WMU News

Minnick's book offers new view of dialect writing

Dec. 3, 2004

KALAMAZOO--Dr. Lisa Minnick, a first-year member of the English faculty at Western Michigan University, has authored a new view of dialect writing and its relationship to literary, linguistic, political and cultural trends. In Minnick's "Dialect and Dichotomy" particular emphasis is placed on African American voices in literature.

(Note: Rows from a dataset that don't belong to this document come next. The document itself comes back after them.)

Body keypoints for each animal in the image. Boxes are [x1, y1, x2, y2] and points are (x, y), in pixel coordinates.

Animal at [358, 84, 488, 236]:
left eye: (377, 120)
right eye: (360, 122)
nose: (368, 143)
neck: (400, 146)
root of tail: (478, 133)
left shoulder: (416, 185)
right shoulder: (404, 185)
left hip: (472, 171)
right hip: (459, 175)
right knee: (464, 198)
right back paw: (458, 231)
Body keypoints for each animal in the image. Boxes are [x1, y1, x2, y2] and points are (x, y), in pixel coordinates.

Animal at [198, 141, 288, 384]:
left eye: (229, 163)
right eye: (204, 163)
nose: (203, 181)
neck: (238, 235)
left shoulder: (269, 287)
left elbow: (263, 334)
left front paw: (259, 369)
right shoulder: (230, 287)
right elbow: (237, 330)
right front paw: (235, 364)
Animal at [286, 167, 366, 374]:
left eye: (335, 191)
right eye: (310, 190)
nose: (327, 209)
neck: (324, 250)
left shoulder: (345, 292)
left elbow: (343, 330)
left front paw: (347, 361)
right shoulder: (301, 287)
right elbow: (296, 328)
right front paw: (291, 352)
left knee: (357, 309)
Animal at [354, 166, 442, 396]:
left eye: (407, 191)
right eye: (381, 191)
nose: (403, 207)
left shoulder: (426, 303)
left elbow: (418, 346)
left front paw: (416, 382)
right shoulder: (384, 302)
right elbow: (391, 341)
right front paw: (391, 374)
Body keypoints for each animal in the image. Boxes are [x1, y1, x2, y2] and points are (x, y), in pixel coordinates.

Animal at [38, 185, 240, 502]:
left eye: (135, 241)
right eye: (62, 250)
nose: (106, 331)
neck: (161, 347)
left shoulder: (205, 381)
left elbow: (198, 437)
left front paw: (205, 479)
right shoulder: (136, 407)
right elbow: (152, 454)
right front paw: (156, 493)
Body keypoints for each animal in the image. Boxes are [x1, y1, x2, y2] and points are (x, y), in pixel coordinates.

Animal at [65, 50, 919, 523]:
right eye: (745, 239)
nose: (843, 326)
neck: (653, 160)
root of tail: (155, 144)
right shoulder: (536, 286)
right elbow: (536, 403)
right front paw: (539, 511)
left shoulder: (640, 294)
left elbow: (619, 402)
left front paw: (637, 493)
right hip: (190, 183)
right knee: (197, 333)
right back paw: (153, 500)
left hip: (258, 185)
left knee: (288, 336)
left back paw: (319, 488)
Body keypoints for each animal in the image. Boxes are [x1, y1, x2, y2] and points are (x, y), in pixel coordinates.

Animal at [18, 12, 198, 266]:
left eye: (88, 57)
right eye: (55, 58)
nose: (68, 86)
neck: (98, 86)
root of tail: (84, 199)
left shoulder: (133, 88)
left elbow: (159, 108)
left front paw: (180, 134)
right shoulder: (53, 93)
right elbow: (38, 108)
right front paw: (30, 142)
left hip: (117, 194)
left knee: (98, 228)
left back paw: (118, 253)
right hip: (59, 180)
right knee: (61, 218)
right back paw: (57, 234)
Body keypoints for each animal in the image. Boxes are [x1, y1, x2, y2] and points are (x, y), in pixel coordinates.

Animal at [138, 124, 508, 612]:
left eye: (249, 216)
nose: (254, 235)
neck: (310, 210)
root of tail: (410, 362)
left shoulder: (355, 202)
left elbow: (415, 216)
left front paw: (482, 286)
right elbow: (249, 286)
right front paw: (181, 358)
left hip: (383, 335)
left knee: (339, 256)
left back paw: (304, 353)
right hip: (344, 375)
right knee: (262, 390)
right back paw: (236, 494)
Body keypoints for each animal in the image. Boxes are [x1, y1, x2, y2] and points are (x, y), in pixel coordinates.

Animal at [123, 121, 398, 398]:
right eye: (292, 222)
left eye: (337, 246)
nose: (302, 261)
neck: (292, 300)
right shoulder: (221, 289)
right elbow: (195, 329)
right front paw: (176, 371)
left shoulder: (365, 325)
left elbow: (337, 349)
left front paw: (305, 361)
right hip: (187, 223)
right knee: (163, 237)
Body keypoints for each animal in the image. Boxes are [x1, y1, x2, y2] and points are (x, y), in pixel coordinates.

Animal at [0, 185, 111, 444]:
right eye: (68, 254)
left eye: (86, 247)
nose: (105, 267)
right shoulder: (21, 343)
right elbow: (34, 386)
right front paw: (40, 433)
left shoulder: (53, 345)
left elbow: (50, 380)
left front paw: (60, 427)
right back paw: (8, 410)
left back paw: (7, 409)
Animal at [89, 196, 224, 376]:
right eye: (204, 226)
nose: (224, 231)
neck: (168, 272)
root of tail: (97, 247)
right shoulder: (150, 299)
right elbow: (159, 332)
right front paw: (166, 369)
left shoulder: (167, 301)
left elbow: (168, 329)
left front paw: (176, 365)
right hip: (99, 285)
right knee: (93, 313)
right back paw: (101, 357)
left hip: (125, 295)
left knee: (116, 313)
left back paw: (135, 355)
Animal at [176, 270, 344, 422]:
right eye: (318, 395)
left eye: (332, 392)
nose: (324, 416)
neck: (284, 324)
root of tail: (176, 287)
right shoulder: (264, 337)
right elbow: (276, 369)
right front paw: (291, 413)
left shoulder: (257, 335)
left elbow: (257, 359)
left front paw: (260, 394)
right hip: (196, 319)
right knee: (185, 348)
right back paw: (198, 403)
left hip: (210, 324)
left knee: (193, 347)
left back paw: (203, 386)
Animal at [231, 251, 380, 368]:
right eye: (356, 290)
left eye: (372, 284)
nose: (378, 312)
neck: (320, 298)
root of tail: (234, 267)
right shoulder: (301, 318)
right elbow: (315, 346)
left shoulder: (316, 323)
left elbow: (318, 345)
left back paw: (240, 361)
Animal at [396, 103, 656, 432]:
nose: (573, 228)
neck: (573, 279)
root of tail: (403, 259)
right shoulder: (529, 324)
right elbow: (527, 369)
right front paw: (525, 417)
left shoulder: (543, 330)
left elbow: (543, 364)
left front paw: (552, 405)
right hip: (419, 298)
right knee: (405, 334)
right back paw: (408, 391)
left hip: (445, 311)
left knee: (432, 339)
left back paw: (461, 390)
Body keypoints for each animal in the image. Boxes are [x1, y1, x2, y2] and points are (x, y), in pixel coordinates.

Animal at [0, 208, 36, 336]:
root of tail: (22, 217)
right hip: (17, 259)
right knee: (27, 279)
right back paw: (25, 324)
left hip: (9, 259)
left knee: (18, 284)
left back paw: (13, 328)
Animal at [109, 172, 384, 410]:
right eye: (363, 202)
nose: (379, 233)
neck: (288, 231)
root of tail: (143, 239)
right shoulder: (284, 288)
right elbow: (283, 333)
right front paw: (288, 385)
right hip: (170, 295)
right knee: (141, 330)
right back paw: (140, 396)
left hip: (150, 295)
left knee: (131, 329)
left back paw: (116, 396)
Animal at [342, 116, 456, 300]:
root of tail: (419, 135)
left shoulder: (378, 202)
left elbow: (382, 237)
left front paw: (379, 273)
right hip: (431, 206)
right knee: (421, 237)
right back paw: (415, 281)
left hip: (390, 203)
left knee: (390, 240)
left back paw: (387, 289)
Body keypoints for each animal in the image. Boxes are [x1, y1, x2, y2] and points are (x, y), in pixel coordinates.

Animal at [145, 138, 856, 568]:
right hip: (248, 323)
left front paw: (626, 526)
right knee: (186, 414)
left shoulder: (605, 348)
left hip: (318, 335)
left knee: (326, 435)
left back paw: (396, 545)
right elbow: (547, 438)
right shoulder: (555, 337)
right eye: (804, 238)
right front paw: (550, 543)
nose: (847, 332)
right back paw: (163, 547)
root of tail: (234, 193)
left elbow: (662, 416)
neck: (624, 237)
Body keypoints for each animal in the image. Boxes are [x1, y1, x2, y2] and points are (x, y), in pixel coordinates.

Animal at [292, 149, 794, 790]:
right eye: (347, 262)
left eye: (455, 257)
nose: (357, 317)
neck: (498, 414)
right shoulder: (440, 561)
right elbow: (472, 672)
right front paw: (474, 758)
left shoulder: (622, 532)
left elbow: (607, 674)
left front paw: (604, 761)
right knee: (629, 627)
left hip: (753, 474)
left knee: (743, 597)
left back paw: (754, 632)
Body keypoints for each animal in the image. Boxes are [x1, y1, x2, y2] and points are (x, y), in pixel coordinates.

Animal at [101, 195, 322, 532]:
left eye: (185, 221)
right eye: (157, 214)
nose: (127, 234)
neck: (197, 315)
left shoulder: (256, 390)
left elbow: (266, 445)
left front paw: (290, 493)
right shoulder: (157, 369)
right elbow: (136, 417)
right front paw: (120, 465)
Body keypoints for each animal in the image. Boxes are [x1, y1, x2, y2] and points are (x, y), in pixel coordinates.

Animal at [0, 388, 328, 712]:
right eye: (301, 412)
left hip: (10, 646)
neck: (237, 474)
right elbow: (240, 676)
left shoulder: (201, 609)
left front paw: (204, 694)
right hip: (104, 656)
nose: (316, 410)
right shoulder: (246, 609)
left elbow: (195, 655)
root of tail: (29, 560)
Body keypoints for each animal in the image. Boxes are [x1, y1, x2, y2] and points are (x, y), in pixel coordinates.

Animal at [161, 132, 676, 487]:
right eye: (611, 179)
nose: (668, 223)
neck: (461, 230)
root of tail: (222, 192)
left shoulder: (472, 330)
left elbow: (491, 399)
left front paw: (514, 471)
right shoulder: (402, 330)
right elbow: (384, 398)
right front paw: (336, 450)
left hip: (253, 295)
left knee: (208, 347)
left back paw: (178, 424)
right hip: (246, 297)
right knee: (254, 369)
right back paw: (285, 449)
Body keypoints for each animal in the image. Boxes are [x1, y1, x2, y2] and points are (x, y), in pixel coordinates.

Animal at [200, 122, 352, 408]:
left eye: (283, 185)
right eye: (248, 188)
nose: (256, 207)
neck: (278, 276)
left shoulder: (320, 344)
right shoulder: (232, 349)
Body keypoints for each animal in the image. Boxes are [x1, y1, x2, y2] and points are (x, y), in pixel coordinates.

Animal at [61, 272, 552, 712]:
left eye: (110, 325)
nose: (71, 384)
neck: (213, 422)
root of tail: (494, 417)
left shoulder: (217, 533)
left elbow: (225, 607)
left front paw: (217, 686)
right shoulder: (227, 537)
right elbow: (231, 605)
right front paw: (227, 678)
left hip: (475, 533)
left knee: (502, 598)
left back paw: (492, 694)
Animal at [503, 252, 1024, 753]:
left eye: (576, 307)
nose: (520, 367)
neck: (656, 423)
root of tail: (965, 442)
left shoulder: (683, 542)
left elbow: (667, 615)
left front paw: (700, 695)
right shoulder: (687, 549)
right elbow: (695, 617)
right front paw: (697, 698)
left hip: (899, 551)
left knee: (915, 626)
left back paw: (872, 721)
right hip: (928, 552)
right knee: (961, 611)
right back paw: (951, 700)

"Dialect and Dichotomy" covers recent, innovative applications of linguistic analysis of literature. It proposes theoretical principles and specific methods that can be implemented to analyze literary dialect for linguistic or literary purposes, or both. The proposed methods are applied in four original analyses of African American speech as represented in major works of fiction of the American South, including Mark Twain's "Adventures of Huckleberry Finn," Charles W. Chesnutt's "The Conjure Woman," William Faulkner's "The Sound and the Fury" and Zora Neale Hurston's "Their Eyes Were Watching God."

Minnick's book is an ideal research resource and course text for students and scholars interested in areas including American, African American, and southern literature and culture; linguistic applications to literature; language in the African American community; and a variety of related topics.

"The unique contribution of [Minnick's] book is the combination of methods the author uses to approach the study of literary dialect. While incorporating computational analysis of language made possible by recently available text-analysis programs, she also uses more traditional techniques of literary criticism and dialect study to evaluate dialect in literary texts," says Cynthia Bernstein, editor of "The Text and Beyond: Essays in Literary Linguistics."

Minnick is an assistant professor of English at WMU. She has contributed to the African American and Gullah data digitization project for the Linguistic Atlas of the Middle and South Atlantic States at the University of Georgia. She received a bachelor's degree from the University of Florida and her master's and doctoral degrees in English language and American literature from the University of Georgia.

"Dialect and Dichotomy" is available through barnesandnoble.com and other major book stores.